Imports are proving less reliable than expected as well. Two countries in Europe that have typically enjoyed electricity surpluses which they export to Britain and elsewhere, France and Norway, are both experiencing problems that are likely to restrict their ability to provide electricity this winter. Half of the French nuclear fleet is offline following the identification of problems in the cooling circuits of the reactors, while Norwegian reservoir levels are now so low that its ability to export hydro power is at risk.
Battery storage is also not up to the task – the total amount of grid connected batteries currently deployed can back up wind power for 10 to 15 minutes, which is clearly inadequate when there is little wind for days or weeks.
The solution to this problem is to build more nuclear power and to ensure that there are enough gas power stations to fill the gap. The government has belatedly recognised this and has said in a recent consultation that more unabated gas (i.e. without carbon capture technology) will need to be built in the medium term to support security of supply. It is also trying to deliver new nuclear, but again it is making poor choices, relying exclusively on EDF to deliver a new type of reactor that it has spent 20 years trying to build and has yet to deliver in Europe (there are two similar reactors in China, but the lack of transparency over their costs and construction methods means little comfort can be drawn from them).
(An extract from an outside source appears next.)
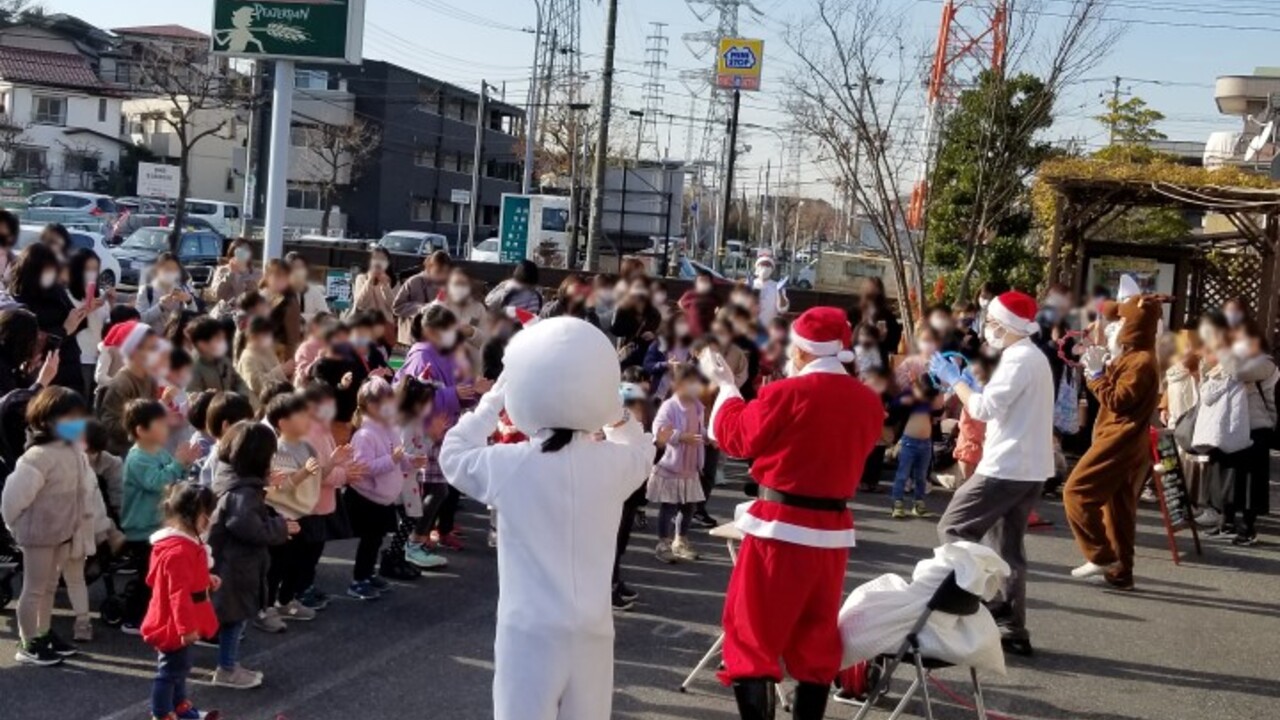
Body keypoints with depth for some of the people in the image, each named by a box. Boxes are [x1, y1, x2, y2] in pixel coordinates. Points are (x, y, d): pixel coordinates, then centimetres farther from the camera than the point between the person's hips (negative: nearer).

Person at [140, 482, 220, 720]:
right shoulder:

Earlier this month the Prime Minister unveiled a new energy support package to help both domestic and business consumers with the rising cost of energy. She also stated her renewed commitment to the energy trilemma, announcing two new reviews – one into the regulatory structures needed to deliver long-term energy security and affordability and another into ensuring that the 2050 net zero target is achieved in a way that is ‘pro-business and pro-growth’.
Britain is to rediscover its enthusiasm for oil and gas, which will boost income to the Treasury (something which is much needed to fund the new support package). It is also planning to build new nuclear reactors, with a commitment to meet 25 per cent of electricity demand through nuclear power by 2050. Alongside an accelerated deployment of green technologies, there is a new ambition for the country to become a net energy exporter by 2040.
Energy is vital to our society, but it is also a complicated system. The operation of gas and electricity markets is closely linked with physics, particularly in electricity where a lack of storage means that supply and demand must be closely matched in real time. We expect our lights to come on as soon as we press a switch, regardless of how many other people are also pressing their switches at the same time. But this becomes increasingly difficult when the supply of electricity is based on the weather, with each gust of wind or passing cloud affecting output.
It is essential that policymakers get back to basics and remember that each component of the energy trilemma is important, and that none can be ignored if we are to avoid cold, dark and expensive winters. For too long our energy security has been neglected, and we are going to be paying the price for this in the months to come.